Bereiten Sie zunächst eine befeuchtete Kammer vor, indem Sie eine große Objektträgerbox nehmen und die am Deckel haftende Kartonabdeckung entfernen. Legen Sie feuchte Papiertücher senkrecht an den Boden der Schiebebox und achten Sie darauf, dass sie flach liegen. Bereiten Sie den Objektträger für die Färbung durch Entparaffinisierung, Rehydratisierung, Antigengewinnung und Waschen vor.
Entfernen Sie den Objektträger von PBS und wischen Sie überschüssiges PBS ab, während Sie das Taschentuch vermeiden. Zeichnen Sie mit einem hydrophoben Stift einen Kasten um das Gewebe, um eine Barriere zu bilden. Lege die Konturfolie waagerecht über die feuchten Papiertücher.
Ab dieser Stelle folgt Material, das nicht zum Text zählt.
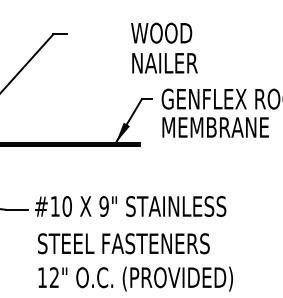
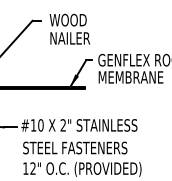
text: (163, 46) -> (69, 28), moved
text: (104, 206) -> (63, 125), 9" -> 2"

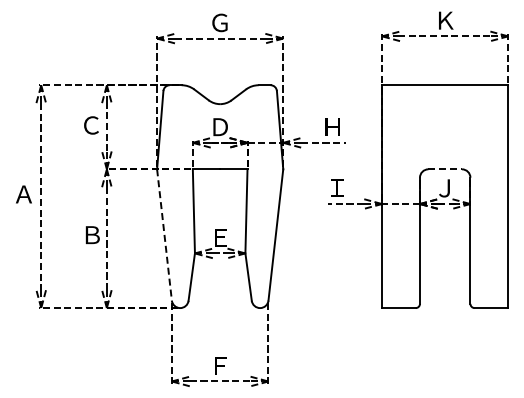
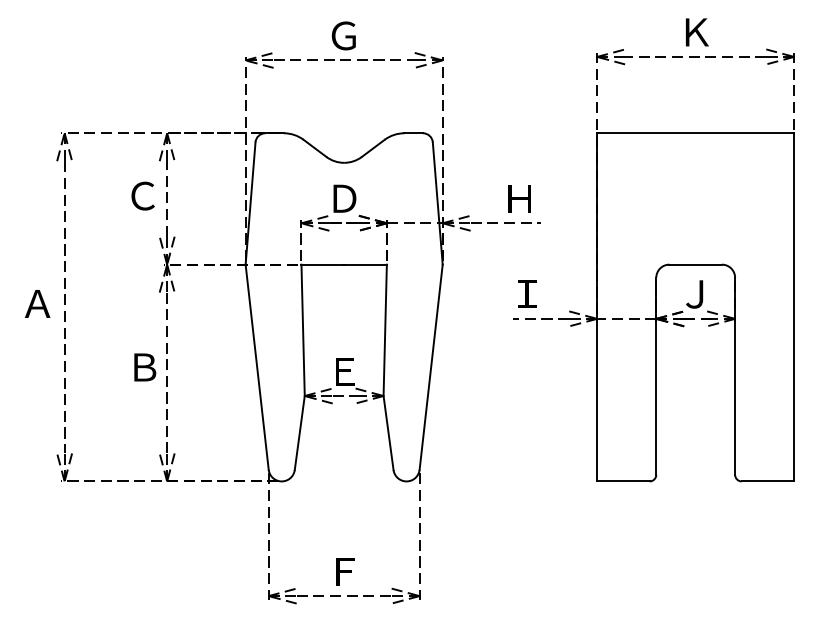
line: (445, 169) -> (696, 264), dashed -> solid
line: (164, 235) -> (257, 368), dashed -> solid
Fügen Sie etwa 100 Mikroliter Blockierungspuffer hinzu, um das Gewebe zu bedecken. Schließen Sie die Befeuchtungskammer und inkubieren Sie die Objektträger 90 Minuten lang bei Raumtemperatur. Klopfen Sie dann die Blockierungslösung vorsichtig ab.
Geben Sie sofort den vorbereiteten Maus-auf-Maus-Block hinzu, um das Gewebe zu bedecken, und inkubieren Sie es 15 Minuten lang bei Raumtemperatur. Nehmen Sie am Ende der Inkubation die Objektträger aus der befeuchteten Kammer und legen Sie sie direkt in ein in PBS getauchtes Objektträgergestell. Entfernen Sie dann die Folien aus PBS.
Klopfen Sie das überschüssige PBS vorsichtig ab und legen Sie es waagerecht zurück in die befeuchtete Kammer. Fügen Sie entsprechend verdünnte Primärantikörper von Interesse hinzu, um das Gewebe zu bedecken. Sobald die Objektträger aus der befeuchteten Kammer entnommen wurden, klopfen Sie die primären Antikörper vorsichtig ab und legen Sie die Objektträger fünf Minuten lang in ein Objektträgerrack, das in PBS getaucht ist.
Nachdem Sie die Objektträger aus PBS entnommen und überschüssiges PBS abgeklopft haben, legen Sie sie horizontal zurück in die befeuchtete Kammer. Fügen Sie entsprechend verdünnte Sekundärantikörper-Fluorophore oder konjugierte Primärantikörper von Interesse hinzu, um das Gewebe zu bedecken. Geben Sie dann entsprechend verdünntes Huist direkt auf das Gewebe, bevor Sie es bei Raumtemperatur im Dunkeln inkubieren.
Legen Sie danach die Objektträger fünf Minuten lang im Dunkeln in eine neue, lösungsmittelbeständige Schale, die mit PBS gefüllt ist. Entfernen Sie jeweils eine Folie, und halten Sie die restlichen Folien im Dunkeln in PBS getaucht. Nachdem Sie überschüssiges PBS entfernt haben, geben Sie ein bis zwei Tropfen Antifading-Eindeckmittel in die Mitte des Gewebes.
Halten Sie einen sauberen Deckslip an den Rändern fest und senken Sie ihn langsam in einem Winkel von 45 Grad auf die Rutsche. Beginnen Sie in der Mitte des Taschentuchs und drücken Sie mit zwei Fingern vorsichtig auf den Deckglas. Befestigen Sie eine geschnittene, ungefilterte P200-Pipette an der Spitze einer serologischen Pipette, die an ein Vakuum angeschlossen ist.
Entlang der Kanten des Deckglases das überschüssige Eindeckmedium mit dem Staubsauger entfernen. Legen Sie den Objektträger in einer neuen Objektträgerbox waagerecht flach hin, bevor Sie ihn im Dunkeln bei Raumtemperatur trocknen lassen. Mikroskopische Aufnahmen zeigten die Morphologie verschiedener Darmsegmente und die Färbung für Becherzellen.
Die apikale Membran, die laterale Membran der Epithelzellen und die Zellkerne. Die Immunfluoreszenzfärbung des Darms hob viele verschiedene zelluläre Kompartimente hervor, darunter proliferative Zellen, das Interstitium, die lysosomale Domäne und das Epithel.